> TASK GOAL: An exact transcription is needed of the lines below from the one with "在这个子任务中，在给定的前视" through the one with "- machine: darwin-arm64", with no other lines and no pictures.

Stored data
-*-*-
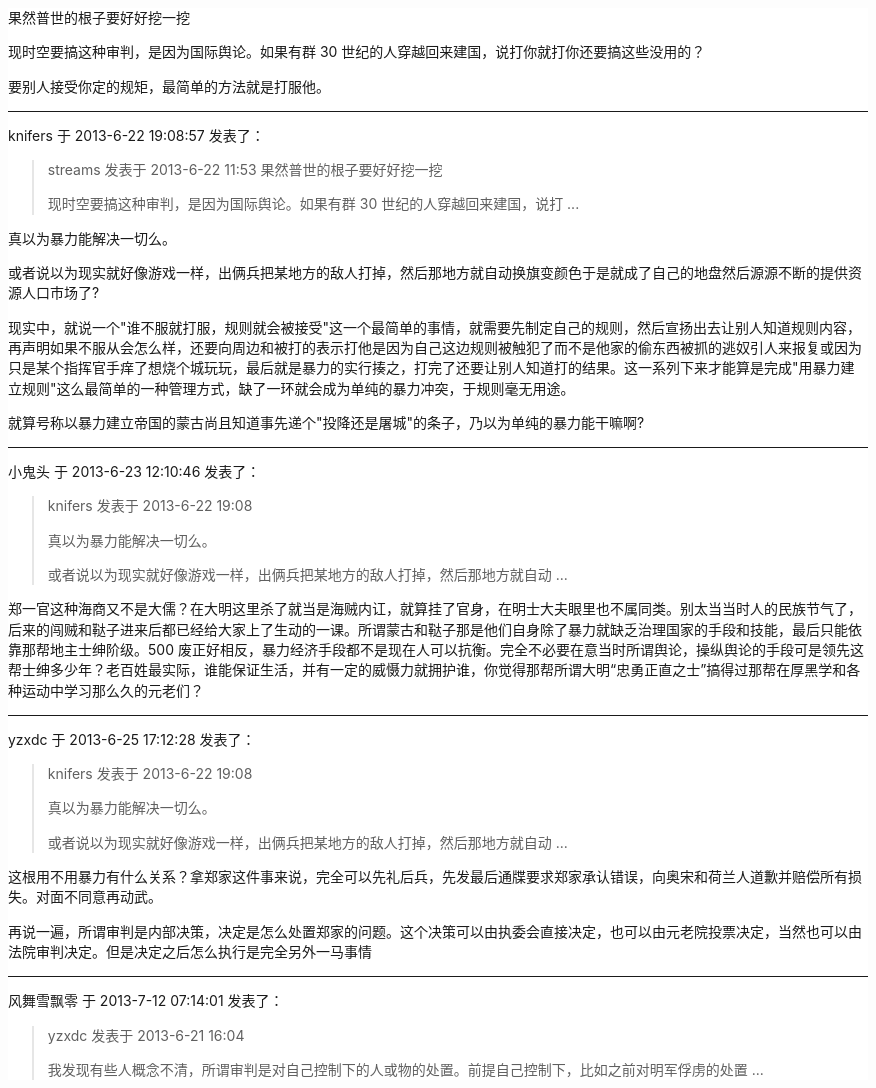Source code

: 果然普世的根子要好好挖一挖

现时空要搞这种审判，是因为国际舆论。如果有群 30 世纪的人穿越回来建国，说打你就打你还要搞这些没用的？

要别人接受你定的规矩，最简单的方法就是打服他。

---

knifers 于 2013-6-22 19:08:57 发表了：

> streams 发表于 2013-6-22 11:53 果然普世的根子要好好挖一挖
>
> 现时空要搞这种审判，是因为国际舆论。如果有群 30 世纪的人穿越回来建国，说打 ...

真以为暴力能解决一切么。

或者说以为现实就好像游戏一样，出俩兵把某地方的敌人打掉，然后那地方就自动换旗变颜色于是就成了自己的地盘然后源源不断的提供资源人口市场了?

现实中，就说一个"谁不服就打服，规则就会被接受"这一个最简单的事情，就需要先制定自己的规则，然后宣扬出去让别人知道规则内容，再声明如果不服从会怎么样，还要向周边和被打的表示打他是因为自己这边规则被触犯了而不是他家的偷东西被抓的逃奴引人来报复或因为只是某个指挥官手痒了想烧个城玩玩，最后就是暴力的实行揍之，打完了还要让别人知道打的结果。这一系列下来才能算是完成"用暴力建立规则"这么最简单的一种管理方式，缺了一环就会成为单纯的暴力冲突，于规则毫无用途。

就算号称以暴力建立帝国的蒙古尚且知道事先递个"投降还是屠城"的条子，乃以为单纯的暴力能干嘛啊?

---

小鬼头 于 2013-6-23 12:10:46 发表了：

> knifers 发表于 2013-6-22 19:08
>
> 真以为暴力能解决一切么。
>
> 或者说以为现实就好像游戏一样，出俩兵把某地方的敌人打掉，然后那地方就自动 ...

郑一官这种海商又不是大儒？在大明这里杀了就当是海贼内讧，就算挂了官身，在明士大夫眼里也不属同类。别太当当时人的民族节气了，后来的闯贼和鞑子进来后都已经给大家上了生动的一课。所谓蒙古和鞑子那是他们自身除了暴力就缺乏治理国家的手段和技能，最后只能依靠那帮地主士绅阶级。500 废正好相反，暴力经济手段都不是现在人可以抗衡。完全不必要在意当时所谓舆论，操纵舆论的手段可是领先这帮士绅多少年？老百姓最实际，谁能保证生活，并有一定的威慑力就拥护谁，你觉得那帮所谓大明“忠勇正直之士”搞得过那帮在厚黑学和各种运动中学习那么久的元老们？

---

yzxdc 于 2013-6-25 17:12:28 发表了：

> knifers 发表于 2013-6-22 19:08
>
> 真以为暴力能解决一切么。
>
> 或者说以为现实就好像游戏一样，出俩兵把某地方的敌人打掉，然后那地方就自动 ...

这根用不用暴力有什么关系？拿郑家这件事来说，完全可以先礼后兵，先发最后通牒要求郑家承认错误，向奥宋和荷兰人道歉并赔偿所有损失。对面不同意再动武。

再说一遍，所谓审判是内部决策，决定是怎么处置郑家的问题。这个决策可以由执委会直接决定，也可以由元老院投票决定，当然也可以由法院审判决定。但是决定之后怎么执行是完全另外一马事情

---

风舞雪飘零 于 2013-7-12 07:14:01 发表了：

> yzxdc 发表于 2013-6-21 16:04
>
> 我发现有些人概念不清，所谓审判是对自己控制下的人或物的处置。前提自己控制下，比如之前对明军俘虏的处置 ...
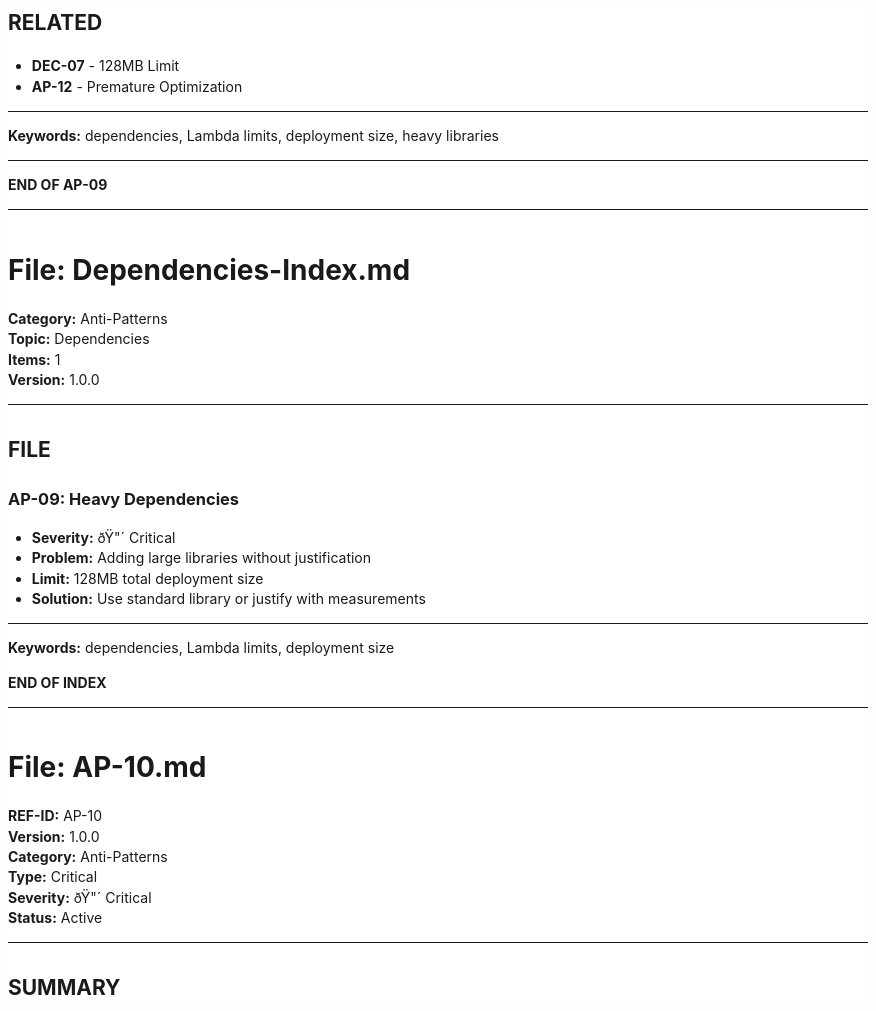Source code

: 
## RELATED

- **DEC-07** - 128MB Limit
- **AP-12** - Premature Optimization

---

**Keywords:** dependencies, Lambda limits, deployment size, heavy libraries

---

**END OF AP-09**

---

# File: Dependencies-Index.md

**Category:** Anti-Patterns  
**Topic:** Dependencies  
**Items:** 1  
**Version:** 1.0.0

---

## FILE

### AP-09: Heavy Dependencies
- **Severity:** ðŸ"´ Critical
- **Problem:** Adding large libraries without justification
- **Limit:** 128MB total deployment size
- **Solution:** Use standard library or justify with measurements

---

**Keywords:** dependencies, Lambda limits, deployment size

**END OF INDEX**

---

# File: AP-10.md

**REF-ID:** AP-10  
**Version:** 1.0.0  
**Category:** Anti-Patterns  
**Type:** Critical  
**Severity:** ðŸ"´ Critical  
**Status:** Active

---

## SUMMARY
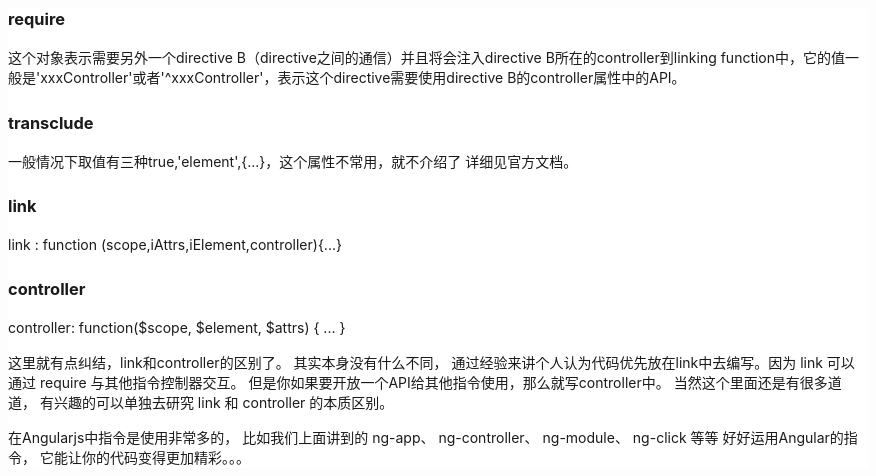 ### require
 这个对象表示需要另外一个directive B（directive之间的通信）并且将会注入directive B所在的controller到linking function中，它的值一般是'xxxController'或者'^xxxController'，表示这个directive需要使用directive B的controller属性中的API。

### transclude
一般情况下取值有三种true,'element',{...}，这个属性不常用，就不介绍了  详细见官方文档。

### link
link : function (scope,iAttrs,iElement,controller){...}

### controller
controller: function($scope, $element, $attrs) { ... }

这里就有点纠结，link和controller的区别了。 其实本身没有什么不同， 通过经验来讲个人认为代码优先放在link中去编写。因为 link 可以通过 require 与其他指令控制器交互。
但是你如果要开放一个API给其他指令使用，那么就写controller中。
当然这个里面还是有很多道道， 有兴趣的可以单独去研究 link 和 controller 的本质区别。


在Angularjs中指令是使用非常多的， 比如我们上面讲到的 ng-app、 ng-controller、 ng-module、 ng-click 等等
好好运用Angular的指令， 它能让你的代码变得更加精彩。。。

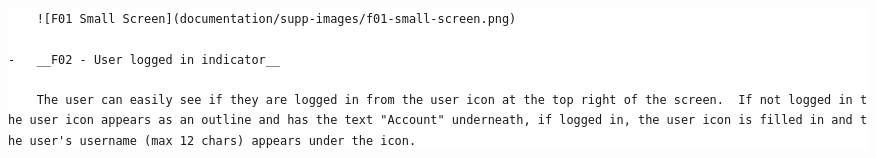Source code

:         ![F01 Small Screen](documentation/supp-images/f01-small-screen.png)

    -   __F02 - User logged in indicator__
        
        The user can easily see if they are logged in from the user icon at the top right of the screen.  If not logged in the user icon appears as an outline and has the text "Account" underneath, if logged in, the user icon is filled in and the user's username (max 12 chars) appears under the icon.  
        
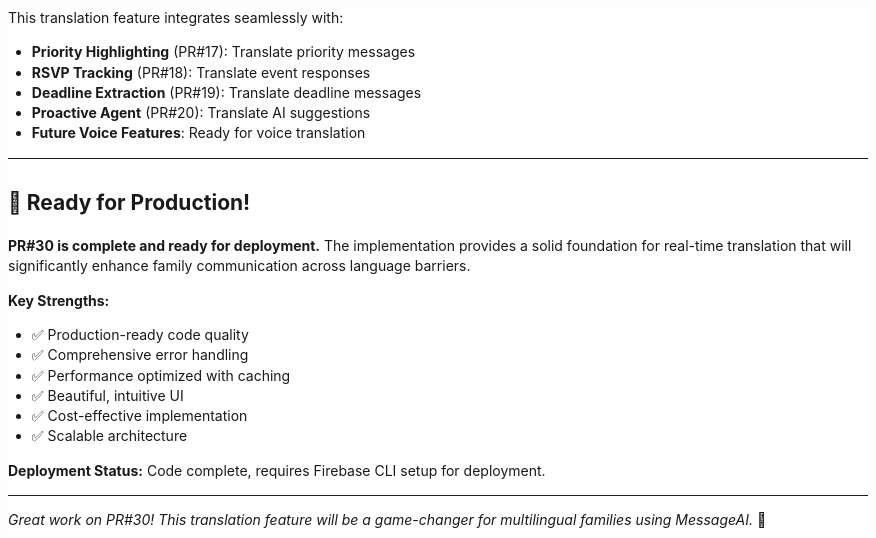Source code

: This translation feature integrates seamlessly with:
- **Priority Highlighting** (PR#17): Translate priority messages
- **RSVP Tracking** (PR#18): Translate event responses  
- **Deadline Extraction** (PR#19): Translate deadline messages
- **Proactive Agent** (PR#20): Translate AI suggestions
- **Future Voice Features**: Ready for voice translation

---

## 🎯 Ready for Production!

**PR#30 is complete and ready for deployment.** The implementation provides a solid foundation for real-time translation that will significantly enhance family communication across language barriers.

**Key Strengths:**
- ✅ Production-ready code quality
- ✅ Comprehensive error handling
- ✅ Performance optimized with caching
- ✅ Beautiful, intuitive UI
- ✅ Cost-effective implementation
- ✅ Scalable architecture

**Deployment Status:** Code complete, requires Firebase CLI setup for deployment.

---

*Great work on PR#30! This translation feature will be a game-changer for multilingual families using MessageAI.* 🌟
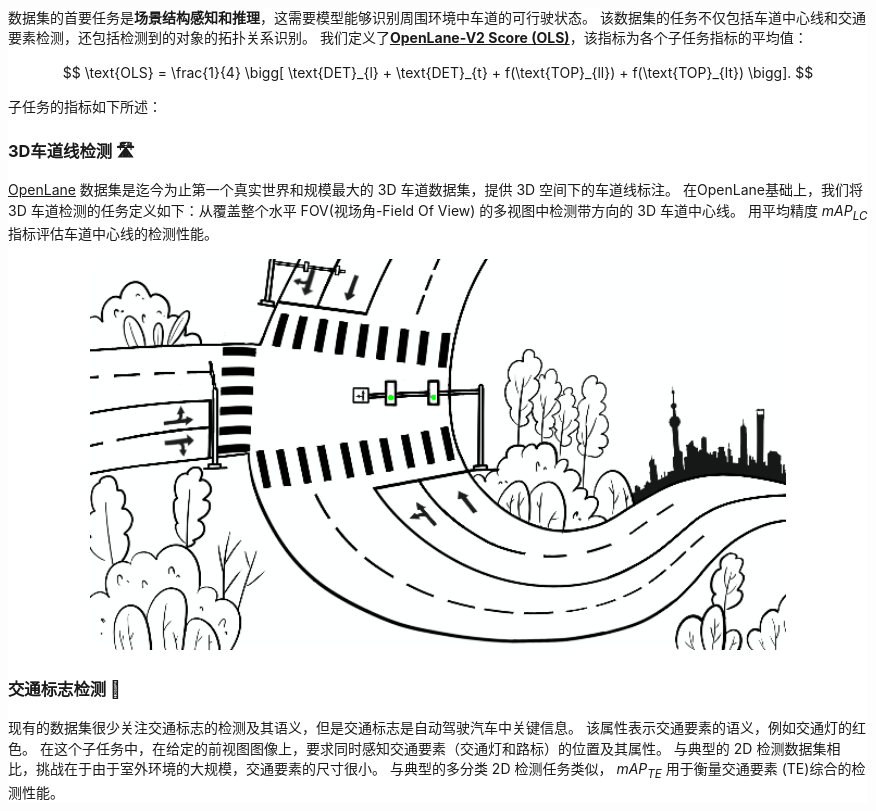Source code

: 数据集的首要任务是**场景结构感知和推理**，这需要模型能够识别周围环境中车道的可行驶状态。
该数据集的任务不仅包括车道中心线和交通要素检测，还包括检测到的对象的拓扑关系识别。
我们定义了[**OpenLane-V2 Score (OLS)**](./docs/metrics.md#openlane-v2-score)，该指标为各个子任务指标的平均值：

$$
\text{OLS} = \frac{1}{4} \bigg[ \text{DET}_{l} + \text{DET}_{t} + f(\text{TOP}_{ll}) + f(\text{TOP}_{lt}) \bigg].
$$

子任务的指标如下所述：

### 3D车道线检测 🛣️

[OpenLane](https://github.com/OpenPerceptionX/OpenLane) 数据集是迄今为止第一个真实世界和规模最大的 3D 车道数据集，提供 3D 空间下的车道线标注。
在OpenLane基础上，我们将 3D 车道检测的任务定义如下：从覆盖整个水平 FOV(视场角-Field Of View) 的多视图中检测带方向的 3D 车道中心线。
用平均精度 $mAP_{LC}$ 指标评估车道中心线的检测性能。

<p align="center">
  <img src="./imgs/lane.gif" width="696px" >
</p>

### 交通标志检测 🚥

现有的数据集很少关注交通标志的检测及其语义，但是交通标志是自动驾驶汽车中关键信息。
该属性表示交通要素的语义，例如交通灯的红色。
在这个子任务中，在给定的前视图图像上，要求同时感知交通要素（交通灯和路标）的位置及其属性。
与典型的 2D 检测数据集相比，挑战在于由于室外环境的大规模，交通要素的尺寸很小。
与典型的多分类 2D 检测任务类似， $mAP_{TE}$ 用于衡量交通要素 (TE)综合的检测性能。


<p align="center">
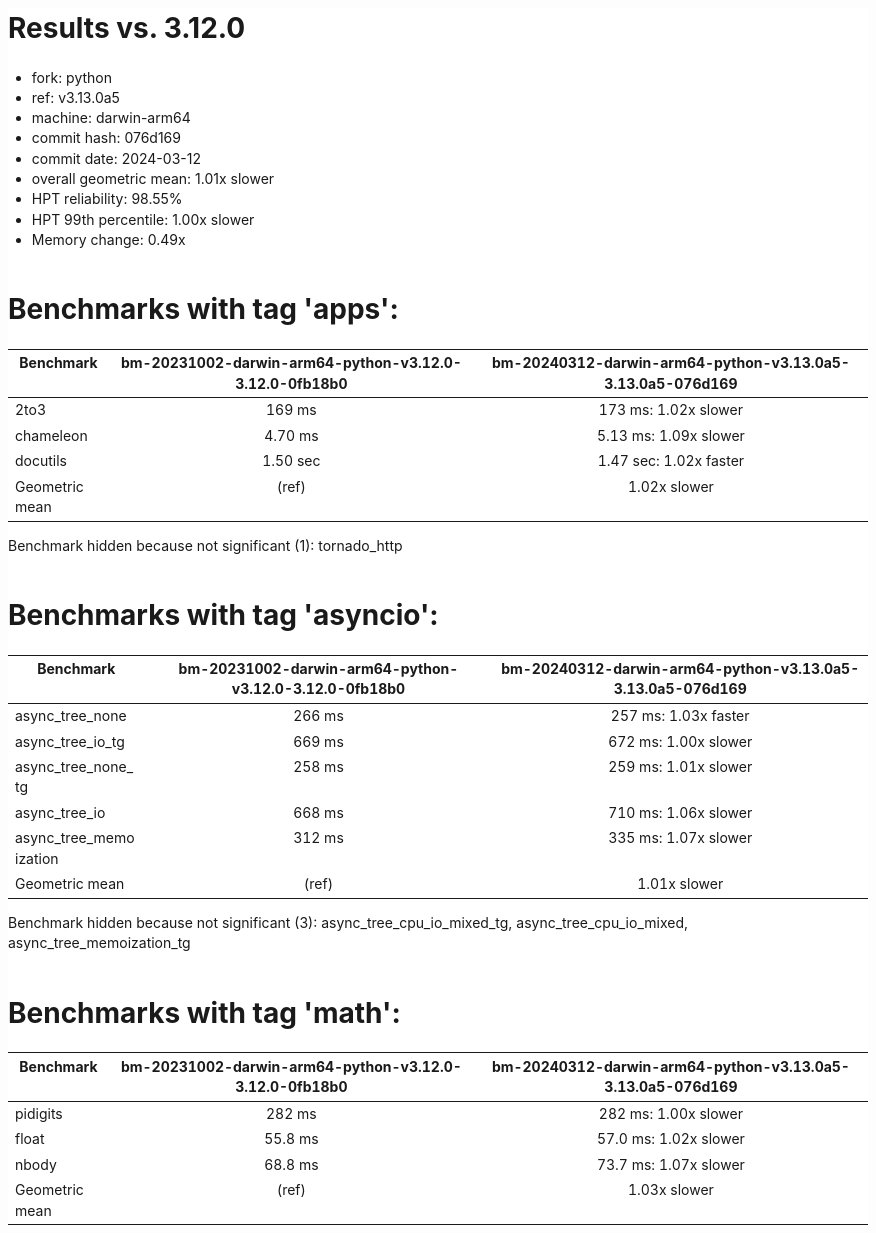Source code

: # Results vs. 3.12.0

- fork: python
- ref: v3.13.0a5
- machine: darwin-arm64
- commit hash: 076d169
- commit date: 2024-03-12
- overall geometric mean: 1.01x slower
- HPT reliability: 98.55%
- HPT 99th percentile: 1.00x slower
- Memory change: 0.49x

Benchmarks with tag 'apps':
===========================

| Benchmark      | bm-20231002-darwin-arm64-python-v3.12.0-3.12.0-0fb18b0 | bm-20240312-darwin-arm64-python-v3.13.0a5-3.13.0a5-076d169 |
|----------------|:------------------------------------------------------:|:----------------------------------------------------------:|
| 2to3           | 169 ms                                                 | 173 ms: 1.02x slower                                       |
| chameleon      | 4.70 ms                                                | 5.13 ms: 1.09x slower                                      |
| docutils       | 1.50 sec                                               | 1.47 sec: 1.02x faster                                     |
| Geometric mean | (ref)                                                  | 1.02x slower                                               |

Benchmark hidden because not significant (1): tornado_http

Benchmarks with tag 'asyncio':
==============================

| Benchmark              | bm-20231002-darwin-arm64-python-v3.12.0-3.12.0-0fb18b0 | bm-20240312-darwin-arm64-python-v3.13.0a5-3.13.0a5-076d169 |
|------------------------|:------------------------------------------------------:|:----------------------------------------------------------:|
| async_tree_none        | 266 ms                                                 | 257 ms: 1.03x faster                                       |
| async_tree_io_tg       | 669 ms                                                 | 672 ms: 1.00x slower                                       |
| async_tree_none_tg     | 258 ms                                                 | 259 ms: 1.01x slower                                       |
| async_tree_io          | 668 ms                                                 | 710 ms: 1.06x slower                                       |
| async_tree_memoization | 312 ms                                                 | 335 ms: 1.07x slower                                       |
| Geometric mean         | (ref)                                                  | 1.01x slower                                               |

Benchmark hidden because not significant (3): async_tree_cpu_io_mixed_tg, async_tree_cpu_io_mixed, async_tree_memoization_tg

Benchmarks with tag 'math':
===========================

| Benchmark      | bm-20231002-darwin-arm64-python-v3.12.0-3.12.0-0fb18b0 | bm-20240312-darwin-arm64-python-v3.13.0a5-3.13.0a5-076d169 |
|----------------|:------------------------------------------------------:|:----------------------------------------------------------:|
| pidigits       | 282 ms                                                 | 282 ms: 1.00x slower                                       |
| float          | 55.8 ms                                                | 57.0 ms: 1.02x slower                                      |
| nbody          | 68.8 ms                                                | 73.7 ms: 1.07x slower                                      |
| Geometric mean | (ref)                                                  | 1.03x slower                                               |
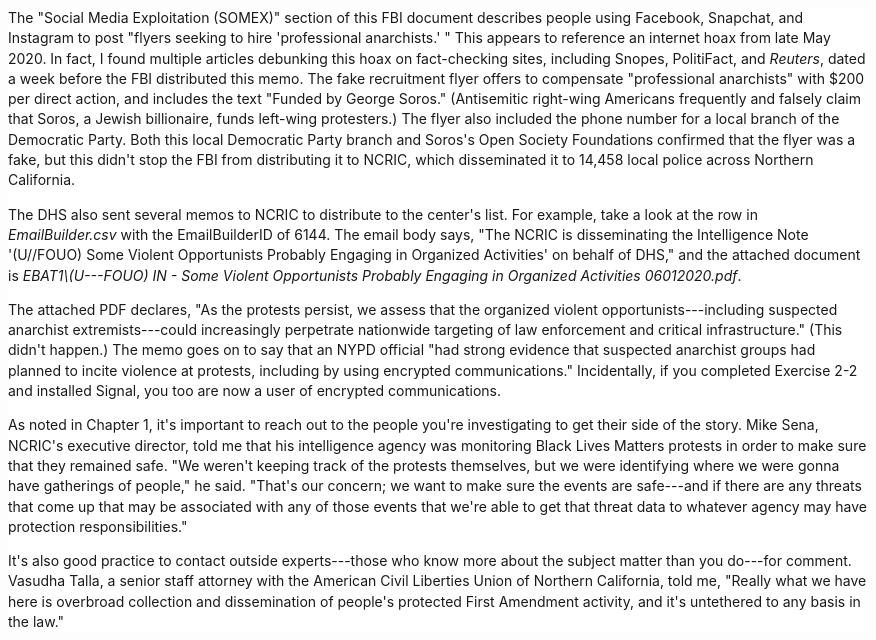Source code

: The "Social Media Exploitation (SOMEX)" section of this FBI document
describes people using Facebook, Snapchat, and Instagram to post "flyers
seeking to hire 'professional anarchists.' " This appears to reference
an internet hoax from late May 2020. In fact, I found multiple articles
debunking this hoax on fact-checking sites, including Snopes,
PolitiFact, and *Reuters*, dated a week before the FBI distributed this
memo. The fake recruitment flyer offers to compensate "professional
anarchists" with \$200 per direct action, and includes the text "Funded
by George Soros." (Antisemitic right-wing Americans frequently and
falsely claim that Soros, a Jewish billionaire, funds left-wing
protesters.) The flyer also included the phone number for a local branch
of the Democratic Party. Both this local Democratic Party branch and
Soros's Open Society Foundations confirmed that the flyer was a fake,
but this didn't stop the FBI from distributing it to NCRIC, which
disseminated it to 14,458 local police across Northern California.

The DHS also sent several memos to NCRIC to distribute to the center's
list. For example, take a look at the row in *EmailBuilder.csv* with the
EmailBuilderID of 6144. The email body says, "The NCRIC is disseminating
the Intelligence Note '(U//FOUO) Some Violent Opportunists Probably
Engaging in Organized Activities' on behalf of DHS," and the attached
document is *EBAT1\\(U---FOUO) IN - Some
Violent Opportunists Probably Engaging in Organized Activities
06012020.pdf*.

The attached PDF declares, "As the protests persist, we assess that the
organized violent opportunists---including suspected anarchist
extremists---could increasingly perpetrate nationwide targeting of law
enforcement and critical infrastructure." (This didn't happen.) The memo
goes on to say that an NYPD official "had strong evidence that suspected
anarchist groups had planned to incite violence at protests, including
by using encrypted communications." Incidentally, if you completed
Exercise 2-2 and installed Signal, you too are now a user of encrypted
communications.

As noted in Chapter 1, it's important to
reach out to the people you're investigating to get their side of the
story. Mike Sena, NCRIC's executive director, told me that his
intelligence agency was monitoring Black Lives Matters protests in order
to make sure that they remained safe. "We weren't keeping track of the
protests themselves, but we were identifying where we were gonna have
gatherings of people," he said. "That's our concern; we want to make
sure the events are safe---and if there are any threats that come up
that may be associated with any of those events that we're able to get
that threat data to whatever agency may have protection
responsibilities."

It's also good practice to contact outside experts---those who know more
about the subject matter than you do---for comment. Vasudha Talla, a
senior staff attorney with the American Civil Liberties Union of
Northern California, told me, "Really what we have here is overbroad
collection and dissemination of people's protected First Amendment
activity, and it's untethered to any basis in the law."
-*-*-
> EXERCISE SOLUTION:
在这个子任务中，在给定的前视图图像上，要求同时感知交通要素（交通灯和路标）的位置及其属性。
与典型的 2D 检测数据集相比，挑战在于由于室外环境的大规模，交通要素的尺寸很小。
与典型的多分类 2D 检测任务类似， $mAP_{TE}$ 用于衡量交通要素 (TE)综合的检测性能。


<p align="center">
Source code

: # Results vs. 3.12.0

- fork: python
- ref: v3.13.0a5
- machine: darwin-arm64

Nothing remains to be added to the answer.